(THE DATA Opens)

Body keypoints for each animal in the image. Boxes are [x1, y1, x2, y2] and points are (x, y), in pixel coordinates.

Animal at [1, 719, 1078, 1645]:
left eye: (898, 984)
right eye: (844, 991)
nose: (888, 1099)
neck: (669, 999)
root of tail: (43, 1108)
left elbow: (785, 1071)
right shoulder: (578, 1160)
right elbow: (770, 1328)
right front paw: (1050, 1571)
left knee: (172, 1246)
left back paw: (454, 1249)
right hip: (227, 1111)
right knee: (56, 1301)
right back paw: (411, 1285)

(THE DATA Closes)
(THE DATA Opens)

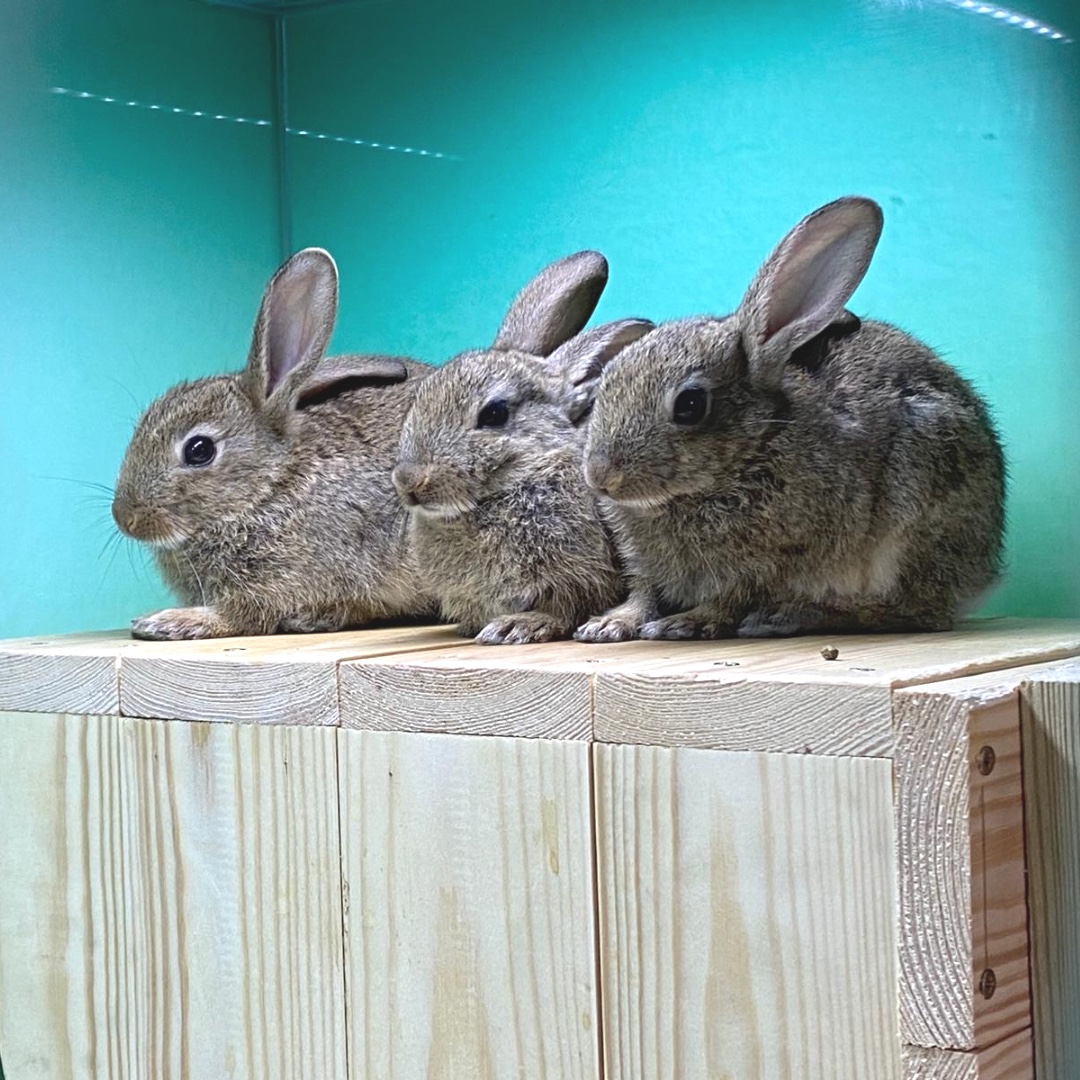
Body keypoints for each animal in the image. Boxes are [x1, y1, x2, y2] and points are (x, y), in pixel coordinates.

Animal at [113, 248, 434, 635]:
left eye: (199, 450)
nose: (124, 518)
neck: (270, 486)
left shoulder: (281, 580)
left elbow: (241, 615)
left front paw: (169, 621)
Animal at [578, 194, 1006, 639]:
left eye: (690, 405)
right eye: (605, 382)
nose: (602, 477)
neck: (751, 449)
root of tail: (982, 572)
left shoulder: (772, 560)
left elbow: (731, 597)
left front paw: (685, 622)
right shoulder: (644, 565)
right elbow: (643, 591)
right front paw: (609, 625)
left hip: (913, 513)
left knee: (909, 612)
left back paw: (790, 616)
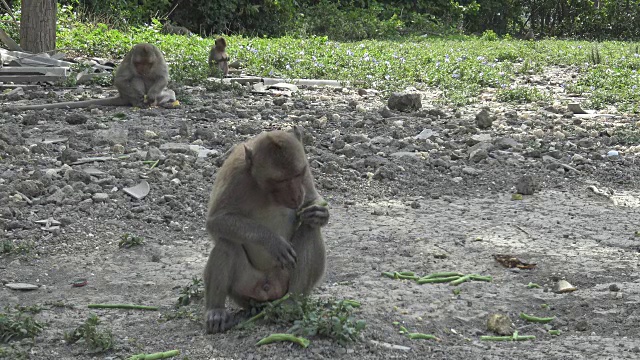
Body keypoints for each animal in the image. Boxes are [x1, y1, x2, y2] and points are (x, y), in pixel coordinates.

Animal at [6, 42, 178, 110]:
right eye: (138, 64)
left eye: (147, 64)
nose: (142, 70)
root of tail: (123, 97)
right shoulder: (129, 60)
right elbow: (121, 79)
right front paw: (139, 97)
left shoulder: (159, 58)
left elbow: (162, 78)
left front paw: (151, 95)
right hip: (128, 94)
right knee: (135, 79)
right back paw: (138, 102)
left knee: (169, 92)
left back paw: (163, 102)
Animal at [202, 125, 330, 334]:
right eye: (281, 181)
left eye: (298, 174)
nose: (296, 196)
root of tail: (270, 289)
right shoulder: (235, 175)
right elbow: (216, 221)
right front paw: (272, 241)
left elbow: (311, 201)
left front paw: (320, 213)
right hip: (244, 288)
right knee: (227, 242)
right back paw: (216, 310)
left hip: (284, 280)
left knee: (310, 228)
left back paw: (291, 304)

(THE DATA Closes)

• WORK INSTRUCTIONS
Please give again the lines above between the line holding "root of tail: (270, 289)" and the line holding "left back paw: (291, 304)", inclusive, exactly as they are and with nothing added.

• OUTPUT FOR THIS EXERCISE
root of tail: (270, 289)
right shoulder: (235, 175)
right elbow: (216, 221)
right front paw: (272, 241)
left elbow: (311, 201)
left front paw: (320, 213)
right hip: (244, 288)
right knee: (227, 242)
right back paw: (216, 310)
left hip: (284, 280)
left knee: (310, 228)
left back paw: (291, 304)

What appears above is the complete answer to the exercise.